Core Concepts
SketchGPT is a flexible autoregressive transformer model that can generate, complete, and recognize sketches by learning neural representations of sketches and their sequential drawing patterns.
Abstract
The paper presents SketchGPT, an autoregressive transformer model inspired by the GPT architecture, for versatile sketch-related tasks. The key contributions are:
SketchGPT employs a sequence-to-sequence autoregressive model to learn neural representations of sketches, capturing their dynamic drawing process. This allows the model to perform tasks like sketch generation, completion, and recognition.
The authors propose a stroke-to-primitive abstraction strategy to simplify the input data and enhance model generalization across diverse sketches. This discretization of sketches into a finite set of abstract primitives streamlines the learning process and reduces overfitting.
SketchGPT is a multi-task model capable of predicting the next stroke, generating, completing, and recognizing sketches, showcasing its overall versatility in sketch-related applications.

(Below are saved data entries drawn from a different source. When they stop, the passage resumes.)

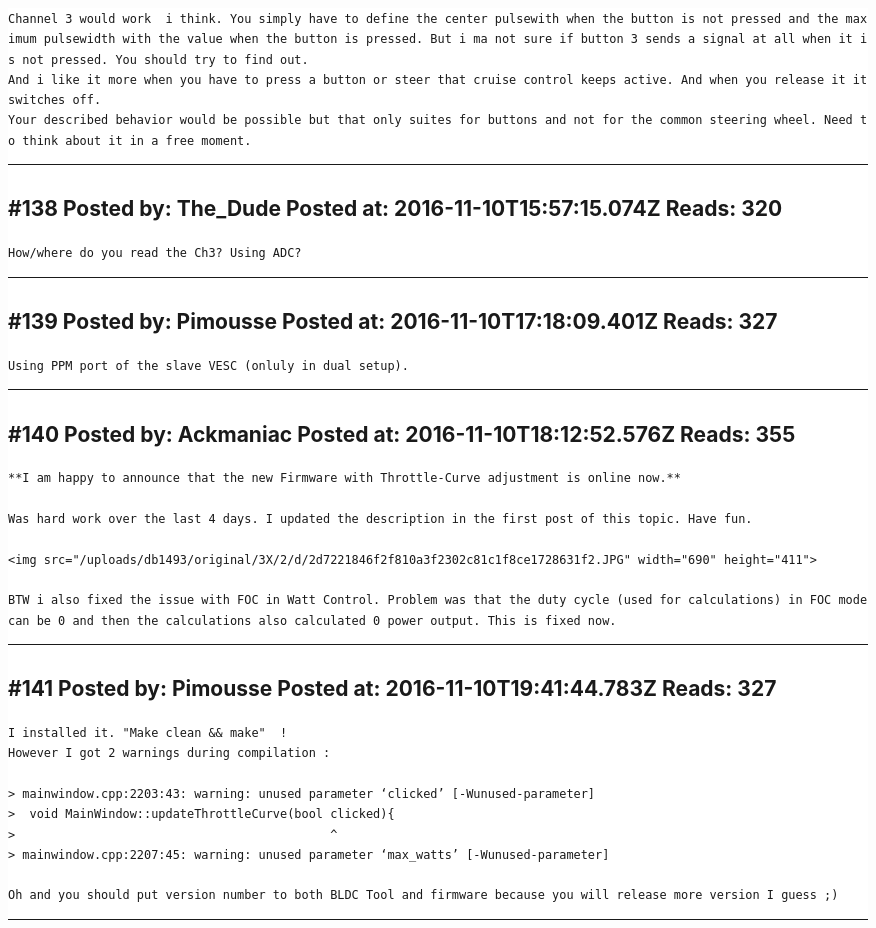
 ```
Channel 3 would work  i think. You simply have to define the center pulsewith when the button is not pressed and the maximum pulsewidth with the value when the button is pressed. But i ma not sure if button 3 sends a signal at all when it is not pressed. You should try to find out.
And i like it more when you have to press a button or steer that cruise control keeps active. And when you release it it switches off.
Your described behavior would be possible but that only suites for buttons and not for the common steering wheel. Need to think about it in a free moment.
```

---
## \#138 Posted by: The_Dude Posted at: 2016-11-10T15:57:15.074Z Reads: 320

```
How/where do you read the Ch3? Using ADC?
```

---
## \#139 Posted by: Pimousse Posted at: 2016-11-10T17:18:09.401Z Reads: 327

```
Using PPM port of the slave VESC (onluly in dual setup).
```

---
## \#140 Posted by: Ackmaniac Posted at: 2016-11-10T18:12:52.576Z Reads: 355

```
**I am happy to announce that the new Firmware with Throttle-Curve adjustment is online now.** 

Was hard work over the last 4 days. I updated the description in the first post of this topic. Have fun.

<img src="/uploads/db1493/original/3X/2/d/2d7221846f2f810a3f2302c81c1f8ce1728631f2.JPG" width="690" height="411">

BTW i also fixed the issue with FOC in Watt Control. Problem was that the duty cycle (used for calculations) in FOC mode can be 0 and then the calculations also calculated 0 power output. This is fixed now.
```

---
## \#141 Posted by: Pimousse Posted at: 2016-11-10T19:41:44.783Z Reads: 327

```
I installed it. "Make clean && make"  !
However I got 2 warnings during compilation :

> mainwindow.cpp:2203:43: warning: unused parameter ‘clicked’ [-Wunused-parameter]
>  void MainWindow::updateThrottleCurve(bool clicked){
>                                            ^
> mainwindow.cpp:2207:45: warning: unused parameter ‘max_watts’ [-Wunused-parameter]

Oh and you should put version number to both BLDC Tool and firmware because you will release more version I guess ;)
```

---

The paper provides a quantitative study for sketch generation, comparing SketchGPT with state-of-the-art models, and a comprehensive human evaluation study to assess the quality of generated sketches.
The experiments demonstrate SketchGPT's strong performance in sketch generation, completion, and recognition tasks, outperforming or matching existing approaches. The model's ability to adapt to various sketch-related applications highlights its potential as a versatile framework for understanding and generating sketches.
Stats
The model was evaluated on the QuickDraw dataset, which consists of over 50 million hand-drawn sketches across 345 different categories.
Quotes
"SketchGPT leverages the next token prediction objective strategy to understand sketch patterns, facilitating the creation and completion of drawings and also categorizing them accurately."
"Our findings exhibit SketchGPT's capability to generate a diverse variety of drawings by adding both qualitative and quantitative comparisons with existing state-of-the-art, along with a comprehensive human evaluation study."